Legal viewpoint - Credit scheme may conflict with levy

Practitioners all have days when we'd like politicians to see through our eyes.

One such day was 28 November, when planning minister Brandon Lewis announced that a financial credit, "equivalent to the existing gross floorspace of any vacant buildings brought back into lawful use or demolished for redevelopment, should be deducted from the calculation of any affordable housing contributions sought from relevant housing schemes".

So even where affordable housing provision remains viable following Community Infrastructure Levy (CIL) and other costs, councils will find that local plan headline requirements will be further eroded where a development site includes any vacant building. The new credit, already enshrined in planning practice guidance, will not apply to "vacant buildings which have been abandoned". But what is "vacant" but not "abandoned"? How do councils calculate the floorspace? How is this to be deducted from policy requirements, which are often calculated per housing unit?

The credit's interaction with CIL is also unclear. CIL is reduced where at least part of an existing building has been lawfully occupied for six months of the three years preceding - usually - a grant of permission. Developers could well secure this reduction but also argue that, for the purposes of the credit, the building is "vacant".

Meanwhile, the Autumn Statement promised to speed up section 106 negotiations. The aim is familiar and worthy, but political ignorance of some of the causes for protracted talks persists. The sector was sold the idea of CIL partly in return for a simpler section 106 system, which hasn't materialised. Affordable housing is usually the most complicated part of any section 106 deal. CIL does not address that. Indeed, its effect on viability puts more pressure on affordable housing. Also, the regulation 122 "necessity" test and the regulation 123 restrictions on pooled contributions are causing untold complications.

Outside CIL, we are in a political world where all physical and social infrastructure is sought from developers via amorphous negotiations - without clear ground rules - on such matters as healthcare, education and policing, often against changing administrative and funding regimes. Section 106 deals on any major scheme thus become bespoke public-private sector multi-million-pound delivery agreements.

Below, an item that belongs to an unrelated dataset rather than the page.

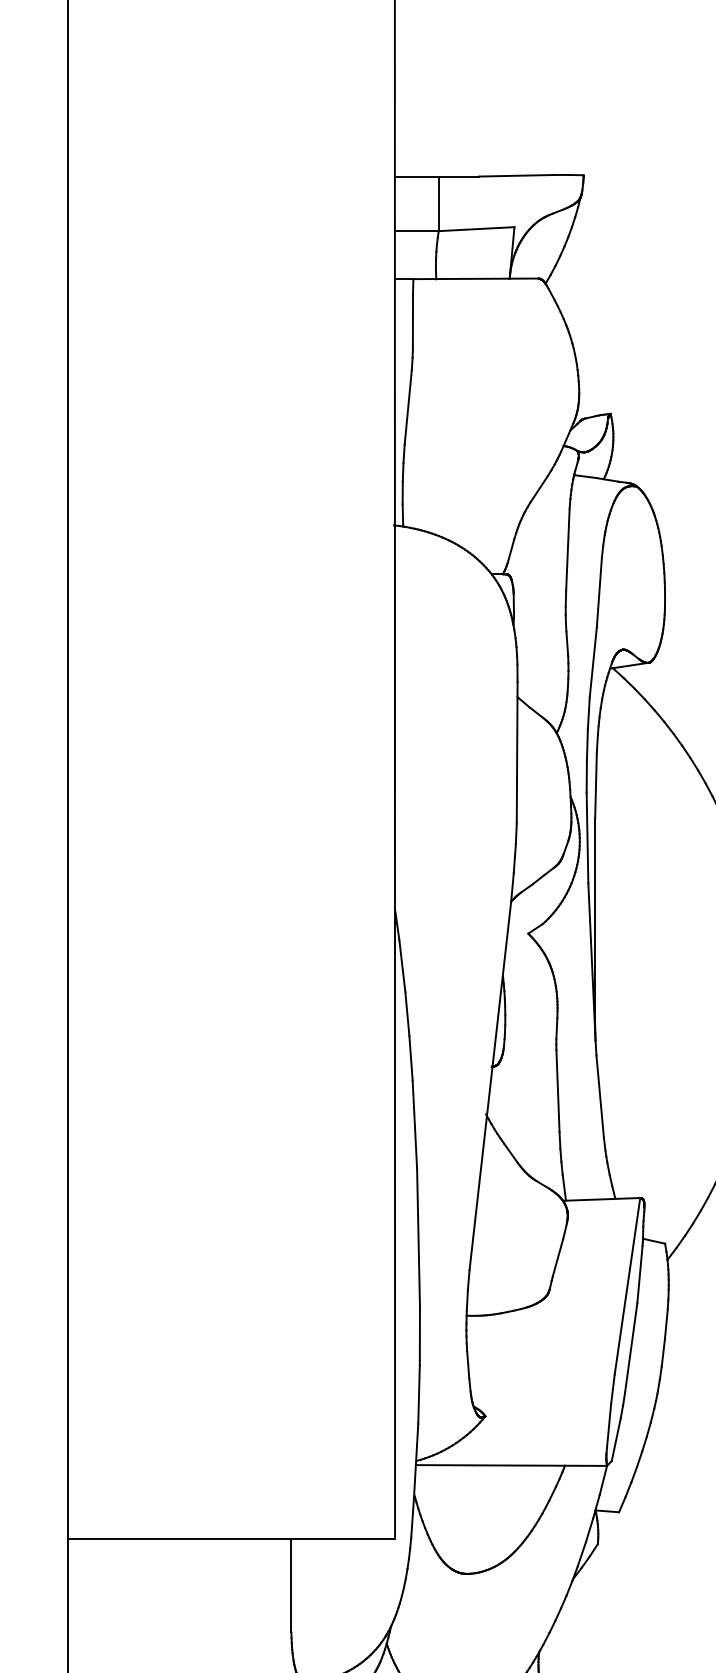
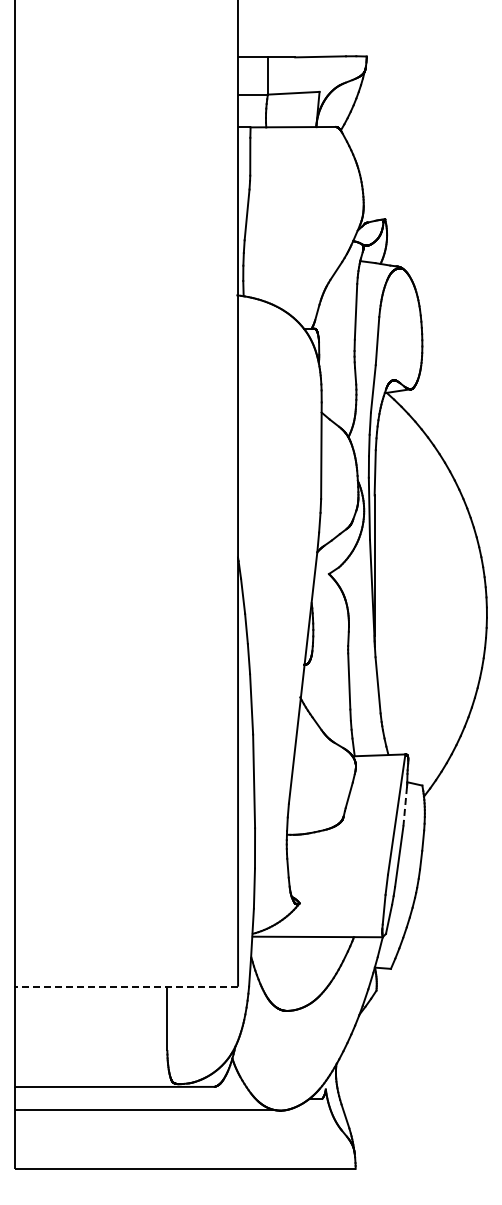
line: (640, 1274) -> (405, 806), solid -> dashed
line: (231, 1539) -> (126, 987), solid -> dashed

Yet section 106 deal are also legal documents. It takes two to reach an agreement, and the stakes are high. Developers need to ensure that obligations are ring-fenced and do not render schemes unmarketable. Councils' resources are limited and complex agreements put normal life on hold if workable mechanisms are to be hammered out. No-one wants the uncertainty of an appeal against the background of a contentious unilateral undertaking. Against such an uncertain and difficult background, I am regularly impressed by how quickly section 106 agreements for major schemes are concluded.